What are the target minerals?
In Thailand, more than 40 minerals are produced. Based on the information provided on the DPIM website, the most-produced target minerals in 2017 were industrial minerals and industrial rocks, silver ore and gold ore. During the past year, mining production for almost all minerals reduced with a few exceptions.
The government announced a policy in May 2016 to close existing gold mines by the end of 2016, including those operated by Akara, and not to issue new or renew mining licences for gold.
To our knowledge, there has been no legislation reflecting an increased interest in minerals used in battery technology or renewable energy in Thailand.
Which regions are most active?
There is exploration and mining activity in all regions. For example, gold is produced in central and northern regions, limestone is produced in central, western, southern and northern regions and zinc is produced in western regions.
Legal and regulatory structure
Basis of legal system
Is the legal system civil or common law-based?
Thailand’s legal system is civil law-based.
How is the mining industry regulated?
The mining industry is regulated by the Ministry of Industry (MOI), Ministry of Natural Resources and Environment (MNRE) and the DPIM at the central level, and by the local mineral industry officials (LMIOs) at the provincial level. However, a number of government agencies have regulatory powers over various elements of mining projects.
See question 6.
What are the principal laws that regulate the mining industry? What are the principal regulatory bodies that administer those laws? Were there any major amendments in the past year?
Until 30 August 2017 (see ‘Update and trends’), the principal law regulating the mining industry was the Minerals Act (1967), last amended in 2002 by the Minerals Act No. 5. The act governed onshore and offshore exploration, mining, processing, mineral production, mineral trading, possession of minerals, ore dressing, transport and export of minerals other than petroleum. The Mineral Royalty Rates Act (1966), prescribed the rates of royalties to be assessed for different kinds of minerals.
The principal environmental law is the National Environment Protection and Promotion Act (1992) (the Environmental Act) and is administered by the Office of Natural Resources and Environmental Policy and Planning (ONEP) at the MNRE. See questions 35 and 36.

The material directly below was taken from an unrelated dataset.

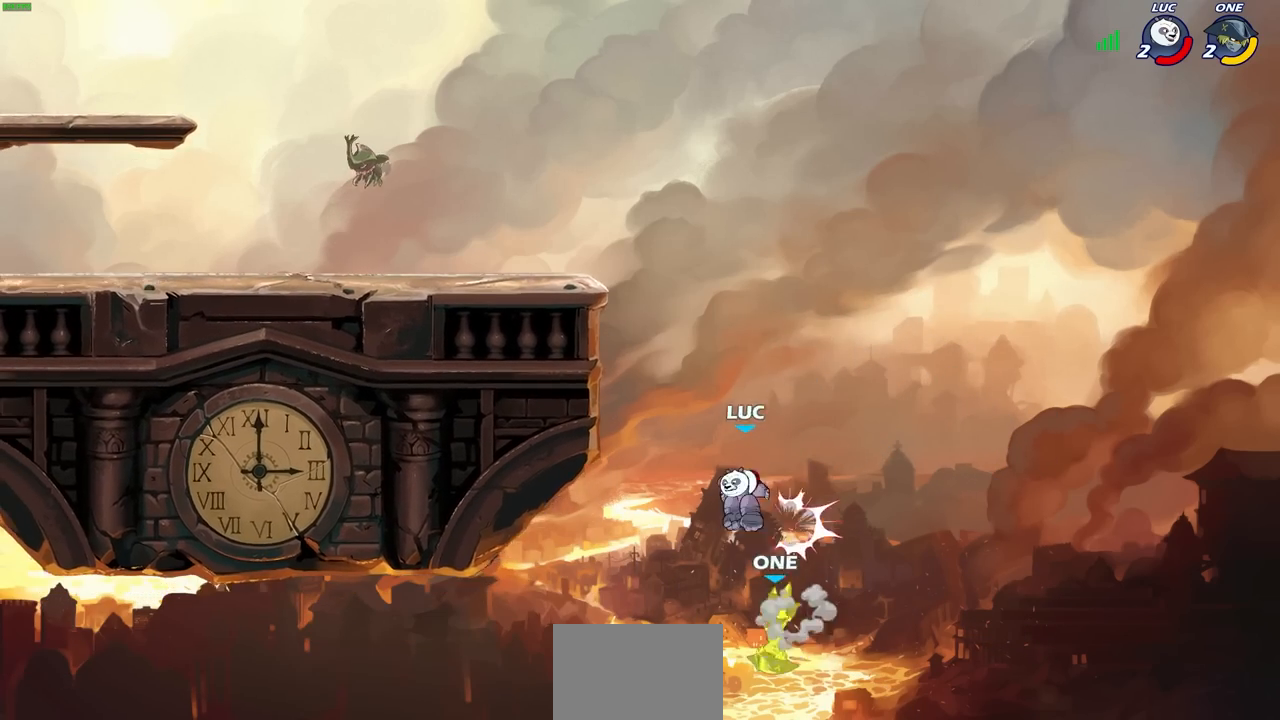
{"buttons": [], "left_stick": "left", "right_stick": "center", "events": [[50, "left_stick", "center"], [183, "CROSS", "down"], [217, "left_stick", "left"], [383, "CROSS", "up"]]}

The Minister of Natural Resources and Environment and Minister of Industry are both charged with administration of the new Minerals Act (2017), and will issue ministerial regulations (MRs), notifications and other orders. A National Mineral Administrative Policy Board (NMAP or the Board) is to be established. The Department of Mineral Resources (DMR) will function as secretarial office for the Board.
The Board is charged with preparing a mineral administrative master plan, which will include resource surveys, restrictions on certain minerals and areas, and guidelines for mineral administration that results in appropriate benefits to the economic, social, environmental and health balance. A master plan is to be prepared every five years, and be submitted to the cabinet for approval.
A Mineral Committee and Provincial Mineral Committees are to be established. The Mineral Committee is charged with advising ministers on bidding, issuance of ministerial regulations and notifications, approval of licences, renewals, transfers, revocation of conditions of mining in categories 2 and 3, considering complaints and providing assessments of the impact on people’s health and the environment. Provincial Mineral Committees have similar powers in respect of mining in category 1.
What classification system does the mining industry use for reporting mineral resources and mineral reserves?
There is no legal classification system for reporting mineral resources and mineral reserves. In practice, the DPIM will classify the ore reserves based on reserves in mining lease areas and in areas of mineral potential. Information regarding Thailand’s ore reserves is publicly available, in Thai, at www.dpim.go.th/dpimdoc/ores.
Mining rights and title
State control over mining rights
To what extent does the state control mining rights in your jurisdiction? Can those rights be granted to private parties and to what extent will they have title to minerals in the ground? Are there large areas where the mining rights are held privately or which belong to the owner of the surface rights? Is there a separate legal regime or process for third parties to obtain mining rights in those areas?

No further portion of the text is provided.